Definitive progressive supranuclear palsy

  • history of probable or possible PSP
  • histopathological evidence typical of the disease
  • premature cognitive decline, along with at least two of the following symptoms:
    • apathy
    • decreased verbal fluency
    • problems with abstract thinking
    • imitative behavior
    • front release signs

Evaluation

Because this disease is so rare, we don’t have a standard way of assessing it. Thus, physicians must make case-by-case evaluations. They should also use different tests and questionnaires with each patient.

Arnedo, Bembibre and Triviño (2012) published an article on the evaluation of one specific patient. They also described the resources they used. These included the following:

Attention

  • Trail Making Test
  • to count
  • the A-test
  • color blindness test

Language

  • the Boston Naming Test
  • semantics and phonetics
  • interviews
  • language evaluation

Memory

  • numerical test (WAIS-III)
  • Spatial Span (WMS-III),
  • the Rey-Osterrieth complex number test

Executive functions

  • a matrix subtest (WAIS-III)
  • match test (WAIS-III)
  • the Wisconsin Card Sorting Test

Visual-perceptual skills

  • a battery of visual perception tests

Praxia

  • the Rey-Osterrieth complex number test
  • WAIS-III
  • common transitive and intransitive movements
  • a movement sequence
  • the ability to use objects

Processing Speed:

  • time-limited tests

Psychopathological Rating Scales

  • a neuropsychiatric inventory

Functional scales

  • the Barthel index
  • the Lawton-Brody . scale
Elderly lady talking to a psychologist

Treatment and conclusion

In conclusion, we can state that there is not yet an effective, concrete treatment for progressive supranuclear palsy. All we can do now is control the patients’ symptoms so they can live their lives.

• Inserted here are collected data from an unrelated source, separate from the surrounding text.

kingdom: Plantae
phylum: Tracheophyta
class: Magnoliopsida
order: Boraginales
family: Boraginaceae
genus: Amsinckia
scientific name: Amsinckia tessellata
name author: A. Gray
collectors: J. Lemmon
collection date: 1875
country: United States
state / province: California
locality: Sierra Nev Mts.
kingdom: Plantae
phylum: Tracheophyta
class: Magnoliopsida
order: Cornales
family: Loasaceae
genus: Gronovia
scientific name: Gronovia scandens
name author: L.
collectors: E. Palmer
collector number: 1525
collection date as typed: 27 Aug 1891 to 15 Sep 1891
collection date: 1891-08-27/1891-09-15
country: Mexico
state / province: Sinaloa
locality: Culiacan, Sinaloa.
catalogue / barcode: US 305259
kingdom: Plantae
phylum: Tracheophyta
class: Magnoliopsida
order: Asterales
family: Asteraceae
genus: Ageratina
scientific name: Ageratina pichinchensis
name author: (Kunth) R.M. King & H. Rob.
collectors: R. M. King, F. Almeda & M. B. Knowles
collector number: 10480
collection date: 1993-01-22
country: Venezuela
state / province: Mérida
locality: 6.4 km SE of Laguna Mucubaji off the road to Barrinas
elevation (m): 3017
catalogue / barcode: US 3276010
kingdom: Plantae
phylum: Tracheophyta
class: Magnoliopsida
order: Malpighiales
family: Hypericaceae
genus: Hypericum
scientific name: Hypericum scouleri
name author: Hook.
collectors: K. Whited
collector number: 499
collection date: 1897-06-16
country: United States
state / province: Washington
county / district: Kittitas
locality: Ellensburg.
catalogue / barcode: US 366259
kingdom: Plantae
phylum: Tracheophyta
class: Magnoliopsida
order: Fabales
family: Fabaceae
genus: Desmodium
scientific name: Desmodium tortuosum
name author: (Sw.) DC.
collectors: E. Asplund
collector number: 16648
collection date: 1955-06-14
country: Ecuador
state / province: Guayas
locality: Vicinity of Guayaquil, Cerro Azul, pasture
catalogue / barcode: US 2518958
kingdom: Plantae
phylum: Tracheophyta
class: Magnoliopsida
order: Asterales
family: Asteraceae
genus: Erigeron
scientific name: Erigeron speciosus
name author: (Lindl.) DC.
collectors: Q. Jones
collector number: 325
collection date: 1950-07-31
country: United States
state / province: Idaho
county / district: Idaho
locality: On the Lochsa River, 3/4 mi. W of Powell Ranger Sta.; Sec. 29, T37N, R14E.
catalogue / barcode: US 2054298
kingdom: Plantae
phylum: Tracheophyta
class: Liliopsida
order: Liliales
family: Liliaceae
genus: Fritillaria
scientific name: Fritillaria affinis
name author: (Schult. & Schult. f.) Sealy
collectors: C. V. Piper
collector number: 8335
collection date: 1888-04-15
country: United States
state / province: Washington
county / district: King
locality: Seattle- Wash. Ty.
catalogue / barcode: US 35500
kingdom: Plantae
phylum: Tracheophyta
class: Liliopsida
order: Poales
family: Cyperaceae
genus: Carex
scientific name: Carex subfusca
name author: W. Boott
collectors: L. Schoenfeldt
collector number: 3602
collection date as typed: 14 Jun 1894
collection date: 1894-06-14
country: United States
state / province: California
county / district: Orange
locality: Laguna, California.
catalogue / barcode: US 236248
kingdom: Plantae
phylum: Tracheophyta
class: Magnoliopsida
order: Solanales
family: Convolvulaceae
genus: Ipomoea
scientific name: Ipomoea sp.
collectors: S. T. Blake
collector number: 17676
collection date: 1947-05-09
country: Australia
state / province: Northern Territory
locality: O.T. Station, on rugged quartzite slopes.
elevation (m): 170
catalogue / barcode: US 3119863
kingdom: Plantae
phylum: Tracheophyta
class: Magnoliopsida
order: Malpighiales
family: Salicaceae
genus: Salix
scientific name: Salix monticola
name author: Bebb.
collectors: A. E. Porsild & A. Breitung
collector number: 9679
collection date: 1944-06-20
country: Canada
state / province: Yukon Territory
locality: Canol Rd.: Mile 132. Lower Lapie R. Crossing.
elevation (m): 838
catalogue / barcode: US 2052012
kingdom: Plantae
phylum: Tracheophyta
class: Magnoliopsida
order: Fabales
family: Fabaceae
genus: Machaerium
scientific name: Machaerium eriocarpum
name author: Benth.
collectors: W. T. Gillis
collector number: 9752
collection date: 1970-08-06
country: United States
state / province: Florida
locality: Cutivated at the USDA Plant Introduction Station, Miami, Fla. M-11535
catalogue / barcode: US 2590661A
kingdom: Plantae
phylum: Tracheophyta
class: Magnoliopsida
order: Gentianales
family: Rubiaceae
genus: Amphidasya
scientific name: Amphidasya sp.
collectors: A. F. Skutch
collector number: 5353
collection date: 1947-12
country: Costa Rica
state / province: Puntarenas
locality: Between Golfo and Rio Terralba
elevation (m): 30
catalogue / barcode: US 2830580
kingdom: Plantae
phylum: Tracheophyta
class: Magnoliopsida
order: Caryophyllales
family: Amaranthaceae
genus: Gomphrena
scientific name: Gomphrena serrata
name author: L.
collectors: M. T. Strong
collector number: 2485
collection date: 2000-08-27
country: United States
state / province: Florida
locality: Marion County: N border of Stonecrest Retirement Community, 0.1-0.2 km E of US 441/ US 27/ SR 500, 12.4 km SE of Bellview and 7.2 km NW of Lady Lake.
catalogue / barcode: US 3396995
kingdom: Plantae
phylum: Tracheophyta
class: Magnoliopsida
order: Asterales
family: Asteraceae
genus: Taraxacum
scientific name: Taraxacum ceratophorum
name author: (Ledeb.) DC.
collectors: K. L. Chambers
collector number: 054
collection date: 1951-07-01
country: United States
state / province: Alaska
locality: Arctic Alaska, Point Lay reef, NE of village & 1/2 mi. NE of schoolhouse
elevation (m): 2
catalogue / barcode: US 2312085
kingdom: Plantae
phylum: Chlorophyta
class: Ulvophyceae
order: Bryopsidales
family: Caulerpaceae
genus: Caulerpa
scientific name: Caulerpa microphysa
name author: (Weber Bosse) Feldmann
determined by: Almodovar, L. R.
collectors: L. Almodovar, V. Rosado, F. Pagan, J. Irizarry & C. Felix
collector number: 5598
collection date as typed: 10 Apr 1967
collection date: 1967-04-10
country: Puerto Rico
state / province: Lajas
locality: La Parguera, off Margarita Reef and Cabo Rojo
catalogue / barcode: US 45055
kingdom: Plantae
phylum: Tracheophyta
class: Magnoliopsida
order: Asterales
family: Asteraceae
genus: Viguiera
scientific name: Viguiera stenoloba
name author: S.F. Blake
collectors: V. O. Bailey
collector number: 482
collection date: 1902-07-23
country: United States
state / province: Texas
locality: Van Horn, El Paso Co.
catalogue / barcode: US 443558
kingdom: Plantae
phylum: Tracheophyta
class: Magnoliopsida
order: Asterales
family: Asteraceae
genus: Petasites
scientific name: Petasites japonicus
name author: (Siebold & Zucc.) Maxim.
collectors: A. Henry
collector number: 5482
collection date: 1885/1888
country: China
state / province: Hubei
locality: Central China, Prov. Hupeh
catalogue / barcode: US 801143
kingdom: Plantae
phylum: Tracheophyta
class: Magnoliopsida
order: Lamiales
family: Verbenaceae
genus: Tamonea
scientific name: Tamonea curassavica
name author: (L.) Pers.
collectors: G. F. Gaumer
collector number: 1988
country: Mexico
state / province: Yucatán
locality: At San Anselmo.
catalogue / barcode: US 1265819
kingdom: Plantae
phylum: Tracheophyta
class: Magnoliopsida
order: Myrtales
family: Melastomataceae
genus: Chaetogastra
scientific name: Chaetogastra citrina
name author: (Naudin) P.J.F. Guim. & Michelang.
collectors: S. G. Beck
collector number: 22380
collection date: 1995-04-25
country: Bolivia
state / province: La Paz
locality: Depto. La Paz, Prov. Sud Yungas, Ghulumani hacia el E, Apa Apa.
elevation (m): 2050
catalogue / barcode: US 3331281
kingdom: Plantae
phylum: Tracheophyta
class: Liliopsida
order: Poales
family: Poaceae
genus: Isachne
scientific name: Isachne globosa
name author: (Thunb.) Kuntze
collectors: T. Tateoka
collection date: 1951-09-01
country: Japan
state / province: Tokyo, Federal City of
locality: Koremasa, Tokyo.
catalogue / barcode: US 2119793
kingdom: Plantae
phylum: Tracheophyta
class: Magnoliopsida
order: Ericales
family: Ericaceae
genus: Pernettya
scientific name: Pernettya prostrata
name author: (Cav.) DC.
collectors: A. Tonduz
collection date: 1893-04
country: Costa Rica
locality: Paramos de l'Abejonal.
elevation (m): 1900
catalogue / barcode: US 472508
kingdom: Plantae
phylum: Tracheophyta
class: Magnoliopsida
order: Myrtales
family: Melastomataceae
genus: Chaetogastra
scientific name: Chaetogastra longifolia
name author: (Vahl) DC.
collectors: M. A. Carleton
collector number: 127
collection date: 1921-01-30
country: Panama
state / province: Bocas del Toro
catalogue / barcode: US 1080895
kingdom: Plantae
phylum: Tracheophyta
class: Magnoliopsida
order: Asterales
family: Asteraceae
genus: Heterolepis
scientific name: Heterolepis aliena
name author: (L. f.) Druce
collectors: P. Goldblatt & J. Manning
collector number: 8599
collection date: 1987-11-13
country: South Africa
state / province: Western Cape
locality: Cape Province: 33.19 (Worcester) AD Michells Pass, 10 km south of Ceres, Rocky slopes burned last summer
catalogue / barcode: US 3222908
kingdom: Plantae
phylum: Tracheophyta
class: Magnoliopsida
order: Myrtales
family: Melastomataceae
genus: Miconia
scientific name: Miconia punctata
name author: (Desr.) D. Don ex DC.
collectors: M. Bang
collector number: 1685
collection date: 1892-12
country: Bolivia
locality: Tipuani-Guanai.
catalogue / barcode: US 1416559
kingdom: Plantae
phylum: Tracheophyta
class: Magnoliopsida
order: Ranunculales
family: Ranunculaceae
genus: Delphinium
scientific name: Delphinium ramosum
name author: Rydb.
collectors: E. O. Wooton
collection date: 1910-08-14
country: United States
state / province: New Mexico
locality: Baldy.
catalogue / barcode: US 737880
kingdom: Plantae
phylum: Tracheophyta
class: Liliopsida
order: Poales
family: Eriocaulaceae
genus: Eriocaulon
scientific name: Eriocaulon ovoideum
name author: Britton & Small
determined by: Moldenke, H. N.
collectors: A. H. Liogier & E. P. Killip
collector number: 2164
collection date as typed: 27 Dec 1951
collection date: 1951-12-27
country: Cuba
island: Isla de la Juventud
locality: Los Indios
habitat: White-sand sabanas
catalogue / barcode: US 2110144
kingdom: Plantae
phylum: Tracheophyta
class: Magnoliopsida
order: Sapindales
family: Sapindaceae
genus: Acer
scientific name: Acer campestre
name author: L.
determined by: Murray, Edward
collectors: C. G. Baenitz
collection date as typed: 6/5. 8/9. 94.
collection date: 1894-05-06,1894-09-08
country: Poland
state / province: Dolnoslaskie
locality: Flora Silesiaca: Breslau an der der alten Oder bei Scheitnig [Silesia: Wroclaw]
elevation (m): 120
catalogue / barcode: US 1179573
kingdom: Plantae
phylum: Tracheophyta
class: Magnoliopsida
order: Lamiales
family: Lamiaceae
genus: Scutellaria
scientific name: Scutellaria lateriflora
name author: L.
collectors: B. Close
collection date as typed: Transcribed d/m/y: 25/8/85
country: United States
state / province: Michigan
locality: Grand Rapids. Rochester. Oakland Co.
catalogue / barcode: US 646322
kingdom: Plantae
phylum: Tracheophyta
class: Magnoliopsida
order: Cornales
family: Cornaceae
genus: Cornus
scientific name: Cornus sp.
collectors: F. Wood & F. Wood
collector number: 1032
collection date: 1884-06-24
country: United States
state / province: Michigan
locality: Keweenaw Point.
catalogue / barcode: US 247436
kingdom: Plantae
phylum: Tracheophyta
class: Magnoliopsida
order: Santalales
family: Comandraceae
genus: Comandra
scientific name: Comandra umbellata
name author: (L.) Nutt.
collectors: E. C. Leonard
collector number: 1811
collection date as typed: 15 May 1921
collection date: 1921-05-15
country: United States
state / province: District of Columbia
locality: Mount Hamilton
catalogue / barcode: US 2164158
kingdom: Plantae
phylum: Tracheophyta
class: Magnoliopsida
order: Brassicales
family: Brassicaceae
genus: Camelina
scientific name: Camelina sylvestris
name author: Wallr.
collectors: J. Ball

Since we don’t know how to treat it, the goal is to slow it down and help the patient remain as independent as possible. Several specialists are involved in the treatment, including neurologists, psychologists and physiotherapists. Doctors can prescribe medications such as:

  • L-DOPA
  • fluoxetine
  • amitryptiline
  • imipramine

Certain patients also do speech therapy, cognitive stimulation therapy, and occupational therapy.